Variation: Changing the Conditions of Practice

Variation means practising the same skill or applying the same knowledge across varied contexts, surface forms, or problem formats. Rather than practising one type of essay question repeatedly, students practise under different question formats, different stimulus materials, or different time constraints. Rather than teaching a mathematical procedure with one class of problem, teachers present the same underlying concept across problems that look quite different on the surface (Bjork & Bjork, 2020).

The benefit of variation is transfer. When students encounter only one form of a problem, they often develop knowledge that is brittle: it works for that specific form but fails when the surface features change. Variation forces the learner to distinguish the deep structure of a problem from its surface features, which is what enables transfer to novel situations. This connects directly to cognitive load theory, which identifies schema abstraction (extracting general principles from specific instances) as the goal of effective instruction.

Classroom example (Year 7 English): A teacher wants students to understand how writers use sentence structure for effect. She could teach this using only newspaper headlines, practise it with newspaper headlines, and assess it using newspaper headlines. Instead, she uses examples from novels, speeches, advertising, poetry, and non-fiction reports. Each context presents the same underlying concept (sentence structure for effect) in a different surface form. Students develop a more transferable, flexible understanding because they have had to identify the concept across varied contexts, rather than recognising a familiar surface pattern.

The New Theory of Disuse: Why Forgetting Is Not the Enemy

One of Bjork's most provocative claims is that forgetting is not a bug in the memory system but a feature of an adaptive one. The 'New Theory of Disuse' (Bjork & Bjork, 1992) proposes that the human memory system has evolved to manage an extraordinarily large amount of stored information by making unused information less accessible over time. This is not storage decay, which would mean the information is lost. It is retrieval strength reduction, which means the information becomes harder to access without being erased.

## Data section:

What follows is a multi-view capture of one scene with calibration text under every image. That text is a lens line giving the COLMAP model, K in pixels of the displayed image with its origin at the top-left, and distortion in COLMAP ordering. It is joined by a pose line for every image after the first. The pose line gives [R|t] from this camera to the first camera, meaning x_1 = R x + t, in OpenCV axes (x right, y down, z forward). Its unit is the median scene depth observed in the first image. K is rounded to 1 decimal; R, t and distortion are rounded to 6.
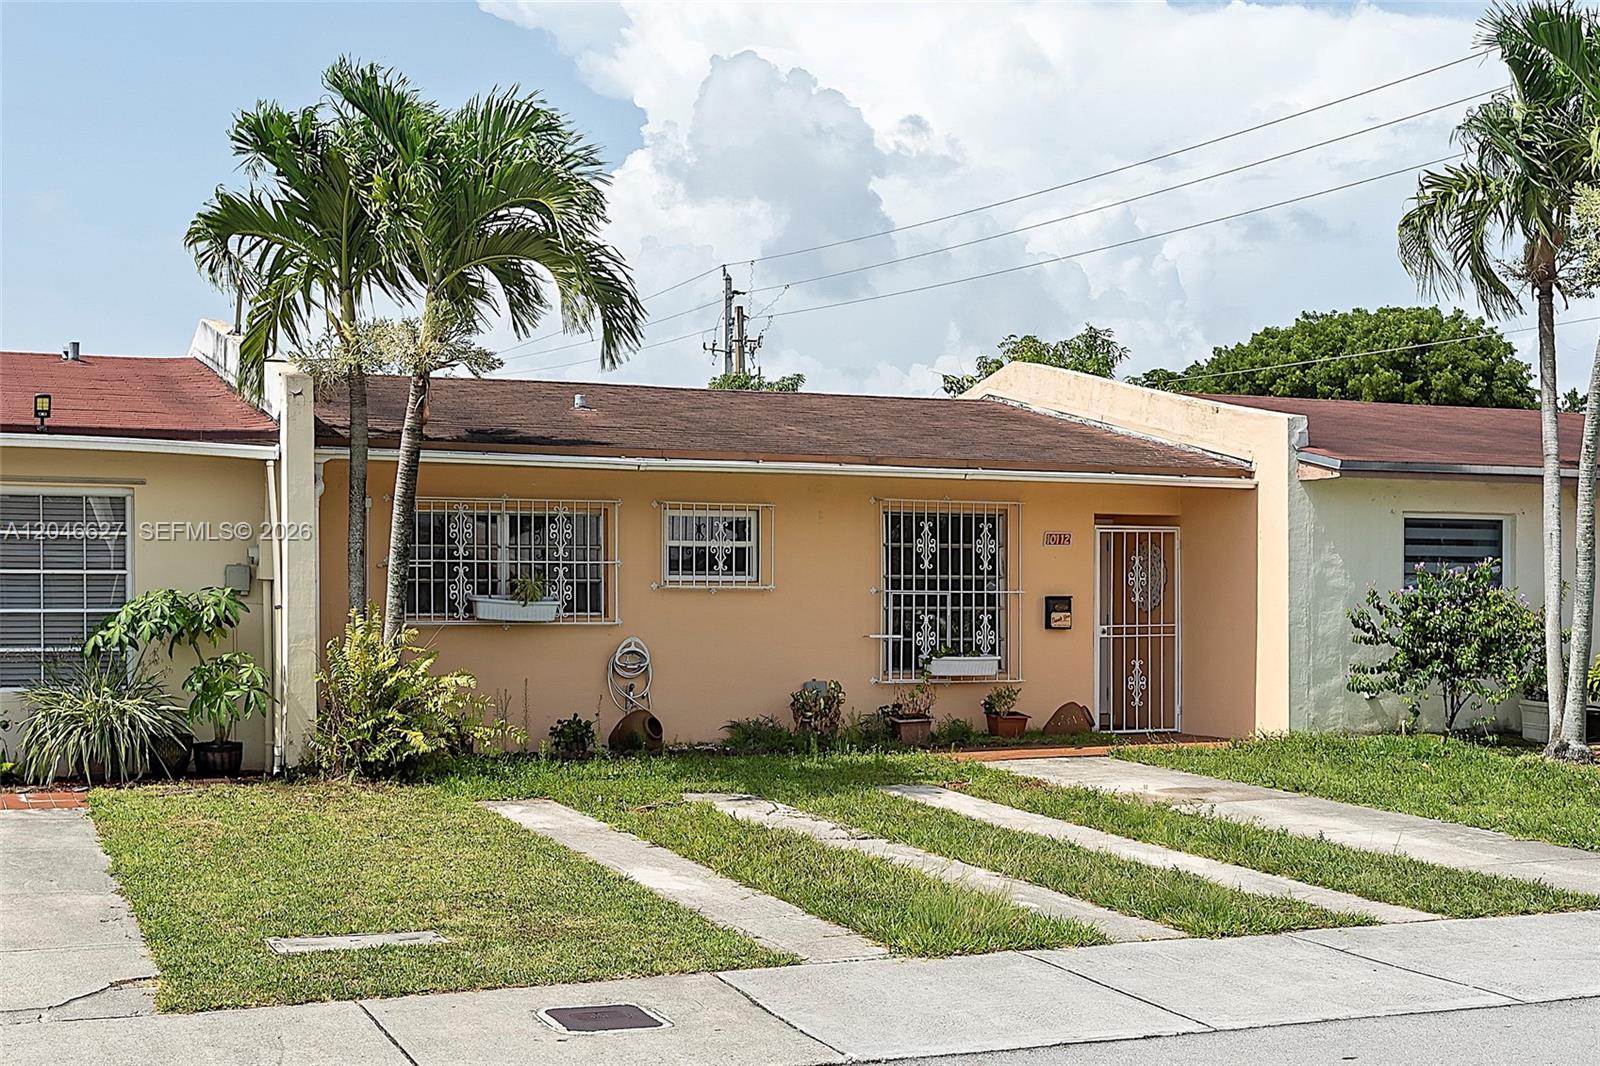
lens RADIAL K [[2086.4, 0, 804.7], [0, 2086.4, 591.3], [0, 0, 1]] dist [0.008261, 0.037553]
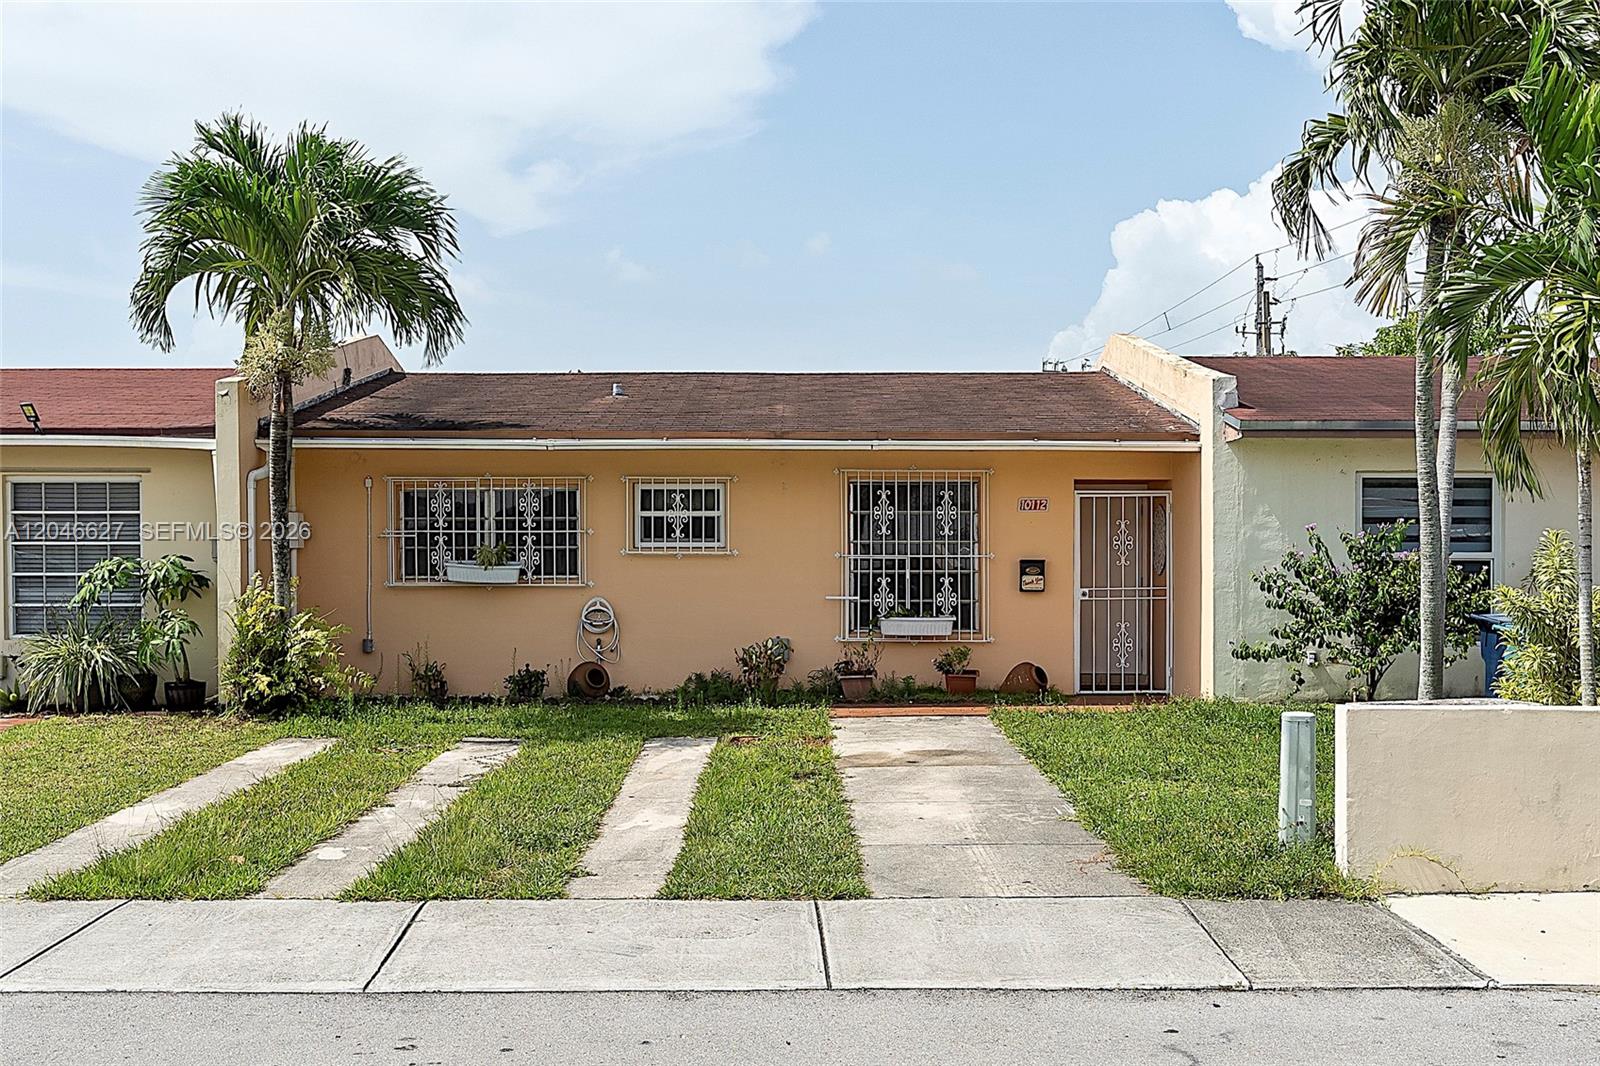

## Exercise A:
Answer these questions from the passage on variation and disuse, writing (i), (ii) and (iii) before each answer:
(i) What kind of knowledge do students often develop when they meet only one form of a problem?
(ii) What subject and year group does the classroom example cover?
(iii) In what year was the New Theory of Disuse proposed?
## Exercise B:
Put this sentence from the passage on variation and disuse into Spanish: "This is not storage decay, which would mean the information is lost."
## Exercise C:
Reproduce the section of the passage on variation and disuse that opens with the words containing "The benefit of" and closes with "of effective instruction.".

## Written answer A:
(i) Brittle knowledge, which works for that specific form but fails when the surface features change.
(ii) Year 7 English.
(iii) 1992.

## Written answer B:
Esto no es un deterioro del almacenamiento, lo que significaría que la información se pierde.

## Written answer C:
The benefit of variation is transfer. When students encounter only one form of a problem, they often develop knowledge that is brittle: it works for that specific form but fails when the surface features change. Variation forces the learner to distinguish the deep structure of a problem from its surface features, which is what enables transfer to novel situations. This connects directly to cognitive load theory, which identifies schema abstraction (extracting general principles from specific instances) as the goal of effective instruction.